In realtà, osserva Bourdieu, le classi sociali “sulla carta” rappresentano delle classi reali che agiscono e si mobilitano solo quando queste si individuano e si riconoscono in quanto tali. Ciò avviene a partire da un lavoro di lotta simbolica, per la classificazione e la definizione dei confini, che è specificatamente una lotta politica. Una classe sociale che agisce come gruppo reale è quindi il risultato dell’incontro tra la contiguità di posizioni e di habitus all’interno dello spazio sociale e il lavoro simbolico di tipo politico di rappresentazione di questa classe in quanto tale. Il lavoro politico è un tipo di lotta teorica e pratica allo stesso tempo. È una lotta di tipo teorico perché per suo tramite si produce la definizione delle classi e dei rapporti di classe, ed è una lotta di tipo pratico perché è attraverso le pratiche politiche concrete che le varie classi portano avanti i loro interessi.

In realtà, afferma Bourdieu, non sono solo le classi sociali ad essere definite in quanto tali dal lavoro politico. Quest’ultimo infatti è all’origine di ogni categorizzazione sociale legittima (si pensi alle categorizzazione uomini/donne, bianchi/neri, giovani/vecchi). Le categorie sociali, dunque, esistono nella misura in cui sono riconosciute e denominate come tali attraverso un tipo di lavoro che viene svolto nel campo politico.

La mera somiglianza di posizioni e chances di vita, non è sufficiente, come visto, a far sviluppare un’identità di gruppo, e a spingere il gruppo stesso ad agire politicamente. È necessaria a tale

scopo l’azione di due elementi: l’esistenza di un “portavoce istituzionalizzato” ossia di rappresentanti e delegati in grado di parlare a nome del gruppo, e l’auto-riconoscimento del gruppo sociale come classe in grado di mobilitarsi. Il riferimento di Bourdieu è senza dubbio alla classe operaia e al partito a cui dà origine.

Per Bourdieu, nelle società altamente avanzate e differenziate il lavoro politico si sviluppa inizialmente come sotto-campo del campo culturale in senso lato. Esso tende poi a diventare autonomo con il formarsi progressivo di istituzioni, forme di azione politica e particolari categorie di agenti sociali: i politici di professione che svolgono il lavoro politico.

Secondo il nostro autore a partire dal campo politico ha origine l’omologia di posizioni tra i vari campi dello spazio sociale.

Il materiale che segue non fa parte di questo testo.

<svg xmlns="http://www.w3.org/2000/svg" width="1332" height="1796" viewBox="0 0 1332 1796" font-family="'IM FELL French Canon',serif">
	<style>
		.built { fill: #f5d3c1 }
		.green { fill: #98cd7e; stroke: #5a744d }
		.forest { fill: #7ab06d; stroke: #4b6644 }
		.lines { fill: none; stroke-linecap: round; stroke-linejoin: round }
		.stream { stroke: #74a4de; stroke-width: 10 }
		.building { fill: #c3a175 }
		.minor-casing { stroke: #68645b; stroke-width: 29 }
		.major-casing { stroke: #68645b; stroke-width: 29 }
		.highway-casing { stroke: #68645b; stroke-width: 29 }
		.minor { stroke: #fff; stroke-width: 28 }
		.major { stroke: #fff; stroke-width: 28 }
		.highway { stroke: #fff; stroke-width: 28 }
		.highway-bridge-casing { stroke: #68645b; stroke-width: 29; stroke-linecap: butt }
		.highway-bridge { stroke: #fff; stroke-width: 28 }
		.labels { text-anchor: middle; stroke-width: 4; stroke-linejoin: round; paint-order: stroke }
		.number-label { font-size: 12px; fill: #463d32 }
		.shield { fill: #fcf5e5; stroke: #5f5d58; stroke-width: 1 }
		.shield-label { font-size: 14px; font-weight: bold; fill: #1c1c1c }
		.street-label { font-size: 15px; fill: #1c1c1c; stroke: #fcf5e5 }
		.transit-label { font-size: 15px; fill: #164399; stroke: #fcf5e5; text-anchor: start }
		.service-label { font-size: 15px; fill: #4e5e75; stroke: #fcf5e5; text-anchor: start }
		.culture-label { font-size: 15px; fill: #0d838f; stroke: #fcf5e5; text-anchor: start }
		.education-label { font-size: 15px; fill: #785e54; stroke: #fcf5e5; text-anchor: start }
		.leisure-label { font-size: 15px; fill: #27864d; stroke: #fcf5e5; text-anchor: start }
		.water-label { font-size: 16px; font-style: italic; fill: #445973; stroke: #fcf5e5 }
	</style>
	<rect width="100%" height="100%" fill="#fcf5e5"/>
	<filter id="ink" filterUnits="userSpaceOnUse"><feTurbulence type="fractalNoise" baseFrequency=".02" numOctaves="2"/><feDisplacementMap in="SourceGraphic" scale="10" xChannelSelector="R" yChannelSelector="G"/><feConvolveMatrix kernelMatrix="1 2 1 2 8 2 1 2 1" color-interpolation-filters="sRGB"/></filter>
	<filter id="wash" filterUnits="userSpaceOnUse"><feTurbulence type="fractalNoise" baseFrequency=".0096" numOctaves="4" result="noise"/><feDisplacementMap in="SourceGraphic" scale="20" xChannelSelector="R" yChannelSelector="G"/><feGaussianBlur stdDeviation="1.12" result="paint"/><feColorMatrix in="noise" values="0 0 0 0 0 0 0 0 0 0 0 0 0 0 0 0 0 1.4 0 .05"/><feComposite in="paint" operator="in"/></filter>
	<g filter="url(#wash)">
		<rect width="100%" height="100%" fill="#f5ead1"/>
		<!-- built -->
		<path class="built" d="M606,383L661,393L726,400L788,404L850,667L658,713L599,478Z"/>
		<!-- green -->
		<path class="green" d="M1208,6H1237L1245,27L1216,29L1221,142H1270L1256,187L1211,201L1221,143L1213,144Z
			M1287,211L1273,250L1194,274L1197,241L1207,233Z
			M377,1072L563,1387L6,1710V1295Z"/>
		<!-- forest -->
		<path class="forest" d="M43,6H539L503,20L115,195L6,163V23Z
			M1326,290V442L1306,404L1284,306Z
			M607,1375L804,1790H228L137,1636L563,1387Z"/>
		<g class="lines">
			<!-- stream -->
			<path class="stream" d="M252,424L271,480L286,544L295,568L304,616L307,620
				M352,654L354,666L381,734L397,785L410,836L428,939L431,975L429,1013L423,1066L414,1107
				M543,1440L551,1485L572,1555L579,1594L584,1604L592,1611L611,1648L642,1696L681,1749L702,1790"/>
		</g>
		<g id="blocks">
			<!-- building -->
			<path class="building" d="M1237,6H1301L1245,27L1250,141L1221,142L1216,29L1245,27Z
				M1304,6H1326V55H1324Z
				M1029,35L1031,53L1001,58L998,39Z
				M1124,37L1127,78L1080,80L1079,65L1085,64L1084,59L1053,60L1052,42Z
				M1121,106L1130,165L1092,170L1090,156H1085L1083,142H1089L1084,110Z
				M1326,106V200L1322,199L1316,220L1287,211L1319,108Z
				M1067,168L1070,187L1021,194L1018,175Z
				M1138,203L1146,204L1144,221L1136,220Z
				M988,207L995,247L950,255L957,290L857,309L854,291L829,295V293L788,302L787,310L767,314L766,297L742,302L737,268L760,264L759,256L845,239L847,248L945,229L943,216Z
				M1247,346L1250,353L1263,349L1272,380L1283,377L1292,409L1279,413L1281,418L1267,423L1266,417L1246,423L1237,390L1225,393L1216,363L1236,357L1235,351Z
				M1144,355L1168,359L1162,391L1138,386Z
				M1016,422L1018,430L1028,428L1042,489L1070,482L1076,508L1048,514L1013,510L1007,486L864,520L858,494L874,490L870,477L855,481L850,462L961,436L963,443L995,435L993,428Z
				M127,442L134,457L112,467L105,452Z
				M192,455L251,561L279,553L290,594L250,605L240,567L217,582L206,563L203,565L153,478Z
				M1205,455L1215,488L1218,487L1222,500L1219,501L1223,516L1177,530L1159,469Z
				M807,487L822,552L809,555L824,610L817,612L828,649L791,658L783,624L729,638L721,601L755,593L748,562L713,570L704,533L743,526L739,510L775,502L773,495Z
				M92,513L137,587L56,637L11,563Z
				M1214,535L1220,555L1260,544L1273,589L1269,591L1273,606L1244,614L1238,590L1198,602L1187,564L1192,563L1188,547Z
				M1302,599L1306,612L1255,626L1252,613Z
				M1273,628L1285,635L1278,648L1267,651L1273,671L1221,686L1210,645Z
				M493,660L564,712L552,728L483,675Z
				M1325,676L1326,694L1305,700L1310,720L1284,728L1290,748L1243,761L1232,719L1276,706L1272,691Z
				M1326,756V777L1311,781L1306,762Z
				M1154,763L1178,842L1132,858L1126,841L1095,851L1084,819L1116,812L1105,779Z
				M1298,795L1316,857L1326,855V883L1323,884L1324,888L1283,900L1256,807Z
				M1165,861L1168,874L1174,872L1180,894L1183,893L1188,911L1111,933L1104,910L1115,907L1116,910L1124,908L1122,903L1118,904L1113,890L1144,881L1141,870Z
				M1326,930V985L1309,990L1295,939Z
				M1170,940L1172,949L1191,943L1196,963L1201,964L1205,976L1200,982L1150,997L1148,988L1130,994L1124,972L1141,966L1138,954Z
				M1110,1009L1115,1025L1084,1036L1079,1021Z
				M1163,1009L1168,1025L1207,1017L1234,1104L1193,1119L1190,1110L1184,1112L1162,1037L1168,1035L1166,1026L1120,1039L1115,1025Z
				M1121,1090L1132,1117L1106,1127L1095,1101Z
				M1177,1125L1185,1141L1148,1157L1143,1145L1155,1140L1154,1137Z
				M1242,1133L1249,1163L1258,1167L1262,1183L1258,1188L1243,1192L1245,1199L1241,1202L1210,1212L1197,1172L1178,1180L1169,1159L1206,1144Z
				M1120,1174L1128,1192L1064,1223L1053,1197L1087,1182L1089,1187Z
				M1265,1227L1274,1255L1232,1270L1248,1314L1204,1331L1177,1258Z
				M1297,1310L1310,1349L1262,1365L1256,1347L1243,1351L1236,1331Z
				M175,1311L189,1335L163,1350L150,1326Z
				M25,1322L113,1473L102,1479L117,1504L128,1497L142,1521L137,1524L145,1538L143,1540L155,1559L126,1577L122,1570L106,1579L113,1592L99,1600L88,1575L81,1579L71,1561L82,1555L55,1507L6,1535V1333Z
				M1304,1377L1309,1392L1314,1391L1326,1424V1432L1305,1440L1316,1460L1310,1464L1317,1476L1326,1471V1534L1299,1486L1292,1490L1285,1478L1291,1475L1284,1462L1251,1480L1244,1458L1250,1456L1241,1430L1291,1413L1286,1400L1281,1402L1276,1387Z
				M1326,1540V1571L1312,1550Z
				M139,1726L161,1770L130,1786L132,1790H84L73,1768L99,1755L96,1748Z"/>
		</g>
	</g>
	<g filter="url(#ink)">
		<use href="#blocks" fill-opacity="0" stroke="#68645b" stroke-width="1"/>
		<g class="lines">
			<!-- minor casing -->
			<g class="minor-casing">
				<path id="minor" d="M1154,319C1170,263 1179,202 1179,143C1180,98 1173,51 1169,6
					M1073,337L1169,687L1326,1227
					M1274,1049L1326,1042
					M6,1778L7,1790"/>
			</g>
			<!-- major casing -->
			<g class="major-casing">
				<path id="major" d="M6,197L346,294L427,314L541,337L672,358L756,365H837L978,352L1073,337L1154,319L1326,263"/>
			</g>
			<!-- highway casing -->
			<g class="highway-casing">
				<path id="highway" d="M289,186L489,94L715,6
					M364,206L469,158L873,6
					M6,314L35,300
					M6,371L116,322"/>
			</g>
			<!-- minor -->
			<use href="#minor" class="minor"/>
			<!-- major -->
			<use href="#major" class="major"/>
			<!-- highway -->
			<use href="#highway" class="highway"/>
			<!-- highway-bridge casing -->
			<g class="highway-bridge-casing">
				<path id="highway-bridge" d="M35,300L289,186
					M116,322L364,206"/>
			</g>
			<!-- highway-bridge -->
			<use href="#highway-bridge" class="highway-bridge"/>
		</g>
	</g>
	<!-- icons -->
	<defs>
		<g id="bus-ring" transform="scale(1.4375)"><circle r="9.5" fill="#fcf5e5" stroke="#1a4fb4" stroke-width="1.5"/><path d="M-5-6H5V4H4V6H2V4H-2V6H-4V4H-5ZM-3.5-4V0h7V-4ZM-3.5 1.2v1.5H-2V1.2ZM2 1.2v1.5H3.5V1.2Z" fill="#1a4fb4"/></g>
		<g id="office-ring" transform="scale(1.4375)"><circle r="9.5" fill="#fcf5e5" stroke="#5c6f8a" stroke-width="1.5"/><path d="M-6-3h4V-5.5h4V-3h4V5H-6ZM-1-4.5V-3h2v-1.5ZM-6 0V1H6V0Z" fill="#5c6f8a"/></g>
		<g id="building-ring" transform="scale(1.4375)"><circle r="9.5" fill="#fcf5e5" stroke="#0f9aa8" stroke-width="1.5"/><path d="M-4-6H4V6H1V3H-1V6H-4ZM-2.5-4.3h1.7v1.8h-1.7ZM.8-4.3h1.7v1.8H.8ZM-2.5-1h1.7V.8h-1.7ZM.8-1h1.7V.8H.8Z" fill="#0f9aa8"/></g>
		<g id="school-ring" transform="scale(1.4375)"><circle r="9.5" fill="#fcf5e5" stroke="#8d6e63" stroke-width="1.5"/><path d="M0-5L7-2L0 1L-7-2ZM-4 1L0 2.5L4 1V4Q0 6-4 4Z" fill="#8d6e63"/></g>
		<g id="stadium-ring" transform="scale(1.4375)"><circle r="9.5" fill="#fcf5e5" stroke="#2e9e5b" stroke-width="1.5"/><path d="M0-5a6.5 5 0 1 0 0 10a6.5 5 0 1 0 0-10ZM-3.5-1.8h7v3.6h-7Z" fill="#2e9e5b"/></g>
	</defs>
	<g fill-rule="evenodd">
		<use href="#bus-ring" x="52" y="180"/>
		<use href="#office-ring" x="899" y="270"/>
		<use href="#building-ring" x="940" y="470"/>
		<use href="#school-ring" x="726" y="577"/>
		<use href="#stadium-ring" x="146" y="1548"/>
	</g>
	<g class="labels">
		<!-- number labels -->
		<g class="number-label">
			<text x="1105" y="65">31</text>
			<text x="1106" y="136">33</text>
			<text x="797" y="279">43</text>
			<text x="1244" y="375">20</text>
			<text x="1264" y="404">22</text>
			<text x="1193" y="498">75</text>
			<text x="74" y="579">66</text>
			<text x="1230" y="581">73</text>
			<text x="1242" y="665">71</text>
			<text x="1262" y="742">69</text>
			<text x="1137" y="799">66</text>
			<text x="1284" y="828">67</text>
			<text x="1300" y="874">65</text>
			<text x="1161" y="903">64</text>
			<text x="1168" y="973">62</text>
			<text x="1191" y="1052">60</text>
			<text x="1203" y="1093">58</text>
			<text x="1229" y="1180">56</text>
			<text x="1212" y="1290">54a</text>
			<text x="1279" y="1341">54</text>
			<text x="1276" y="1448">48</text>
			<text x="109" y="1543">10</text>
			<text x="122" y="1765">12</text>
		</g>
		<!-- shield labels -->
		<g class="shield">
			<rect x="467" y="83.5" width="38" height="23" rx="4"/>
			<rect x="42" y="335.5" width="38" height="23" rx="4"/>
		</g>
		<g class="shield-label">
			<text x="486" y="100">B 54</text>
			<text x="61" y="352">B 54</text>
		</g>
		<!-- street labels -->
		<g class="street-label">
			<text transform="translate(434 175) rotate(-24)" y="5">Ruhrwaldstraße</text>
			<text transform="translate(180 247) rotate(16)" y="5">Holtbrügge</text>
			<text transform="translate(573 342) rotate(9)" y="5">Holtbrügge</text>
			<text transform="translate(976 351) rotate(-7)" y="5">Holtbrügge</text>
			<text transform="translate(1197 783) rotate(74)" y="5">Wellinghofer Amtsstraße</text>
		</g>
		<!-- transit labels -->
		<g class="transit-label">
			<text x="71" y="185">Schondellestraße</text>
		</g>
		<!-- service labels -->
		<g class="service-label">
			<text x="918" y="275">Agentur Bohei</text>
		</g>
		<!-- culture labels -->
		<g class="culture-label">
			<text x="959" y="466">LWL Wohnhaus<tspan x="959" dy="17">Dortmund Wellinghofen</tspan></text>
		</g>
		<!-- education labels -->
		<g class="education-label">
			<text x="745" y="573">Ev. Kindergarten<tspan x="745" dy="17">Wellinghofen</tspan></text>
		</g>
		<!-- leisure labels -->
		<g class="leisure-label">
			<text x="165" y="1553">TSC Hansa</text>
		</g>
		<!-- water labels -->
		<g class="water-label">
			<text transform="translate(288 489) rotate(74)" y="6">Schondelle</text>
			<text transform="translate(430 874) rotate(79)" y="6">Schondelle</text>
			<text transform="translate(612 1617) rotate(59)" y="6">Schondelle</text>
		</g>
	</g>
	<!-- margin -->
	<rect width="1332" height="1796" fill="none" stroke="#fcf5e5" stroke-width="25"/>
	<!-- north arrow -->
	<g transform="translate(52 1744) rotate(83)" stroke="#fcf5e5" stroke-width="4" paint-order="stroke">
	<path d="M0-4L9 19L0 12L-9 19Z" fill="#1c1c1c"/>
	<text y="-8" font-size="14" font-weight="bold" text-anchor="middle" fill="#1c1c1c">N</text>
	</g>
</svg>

Ciò significa che chi è in posizione dominata nel campo politico è, generalmente, in posizione dominata anche negli altri campi, e questa omologia di condizione fa scattare una sorta di processo di aggregazione tra queste varie posizioni, fa sentire un tutt’uno, come di classe, questa pluralità di esperienze di dominazione. Lo stesso vale per i dominanti. Viene quindi a delinearsi una distanza sociale tra dominanti e dominati che, a partire dal campo politico tende a diffondersi, per omologia, negli altri campi dello spazio sociale.

Sebbene con costruzioni teoriche differenti ed obiettivi di studio del tutto estranei all’analisi della distanza sociale, la distanza tra gli attori dell’ordinamento politico è ciò che viene rilevata anche dalle teorie dell’elite, sia nelle versioni classiche che in quelle contemporanee.